> TASK TO COMPLETE: Below are records. Copy every line with "HOUSE" in it.

##### DATASET RECORDS

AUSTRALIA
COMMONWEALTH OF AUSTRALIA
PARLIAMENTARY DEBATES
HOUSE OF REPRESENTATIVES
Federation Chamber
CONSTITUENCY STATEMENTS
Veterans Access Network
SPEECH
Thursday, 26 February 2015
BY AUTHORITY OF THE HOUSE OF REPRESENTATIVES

##########
##### DATASET RECORDS

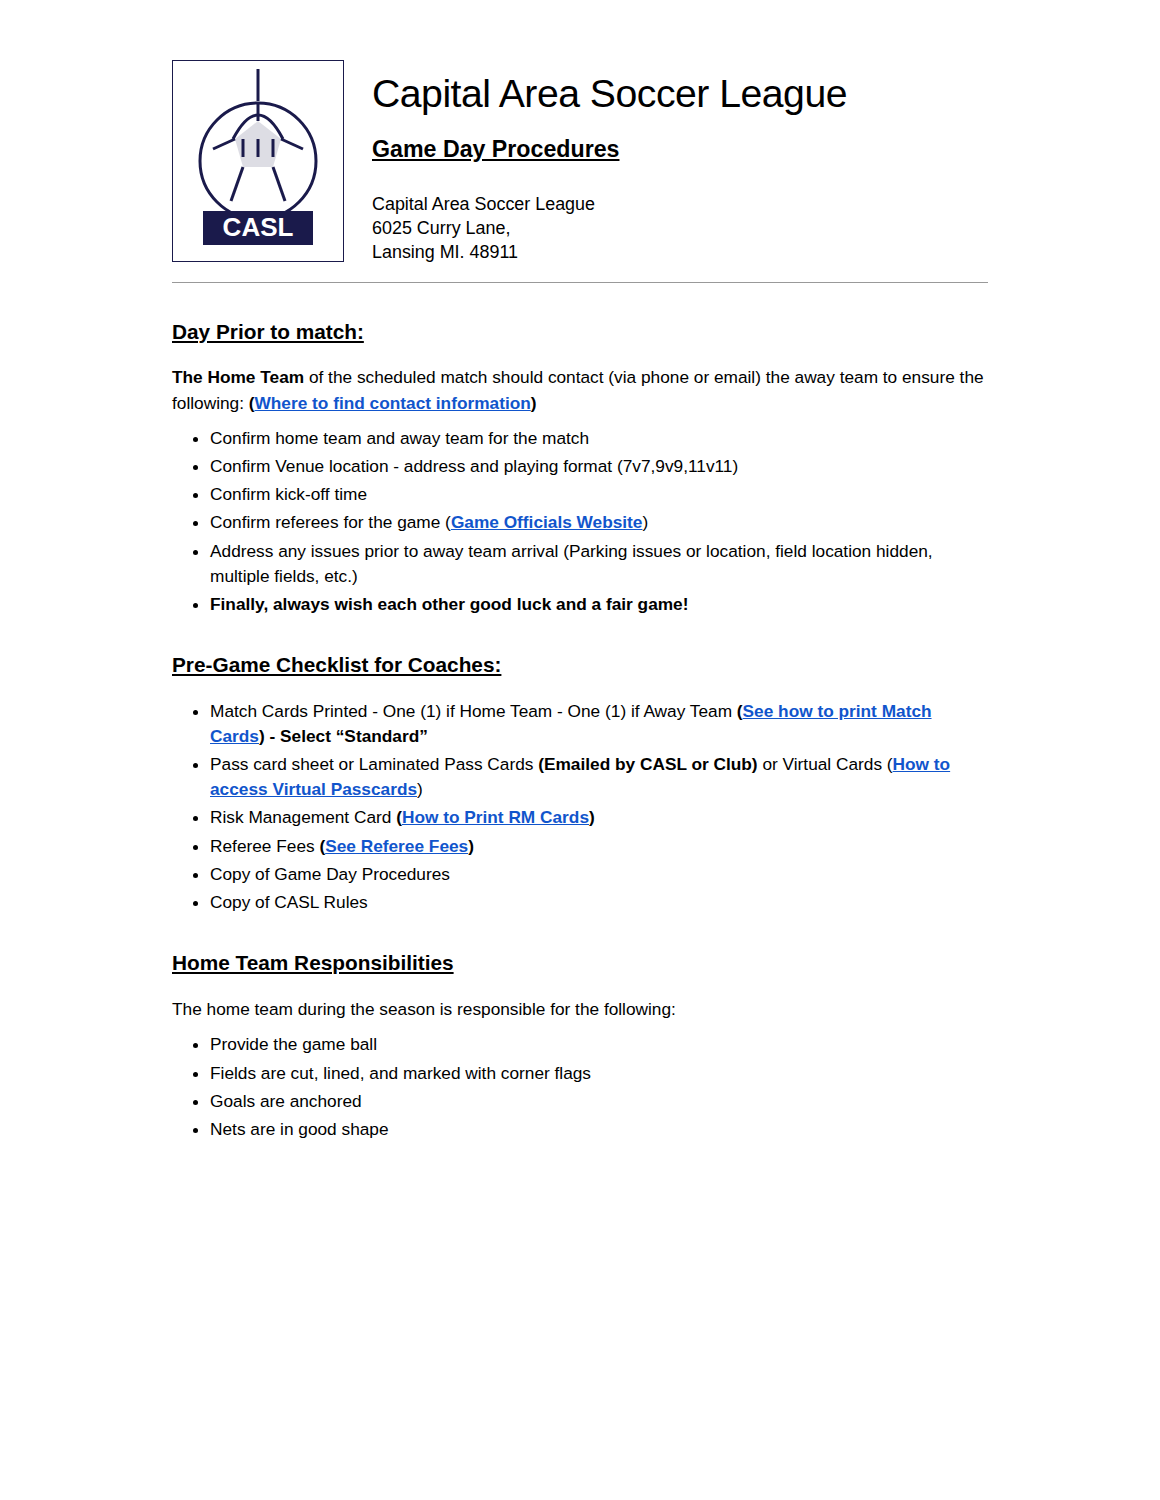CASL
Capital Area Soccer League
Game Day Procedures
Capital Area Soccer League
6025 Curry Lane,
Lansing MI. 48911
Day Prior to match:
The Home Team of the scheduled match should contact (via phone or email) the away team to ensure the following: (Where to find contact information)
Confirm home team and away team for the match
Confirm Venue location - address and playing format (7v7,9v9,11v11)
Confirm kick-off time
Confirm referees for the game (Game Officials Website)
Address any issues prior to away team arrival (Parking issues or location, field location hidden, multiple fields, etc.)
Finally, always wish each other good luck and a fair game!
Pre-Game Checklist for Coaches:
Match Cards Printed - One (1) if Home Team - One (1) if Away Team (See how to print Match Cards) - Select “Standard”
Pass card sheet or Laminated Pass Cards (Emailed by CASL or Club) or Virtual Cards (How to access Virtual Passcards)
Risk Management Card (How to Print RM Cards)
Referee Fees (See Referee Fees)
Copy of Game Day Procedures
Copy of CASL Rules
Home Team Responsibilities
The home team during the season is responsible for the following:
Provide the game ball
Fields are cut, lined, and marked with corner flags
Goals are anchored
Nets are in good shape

##########

> YOUR SOLUTION:
HOUSE OF REPRESENTATIVES
BY AUTHORITY OF THE HOUSE OF REPRESENTATIVES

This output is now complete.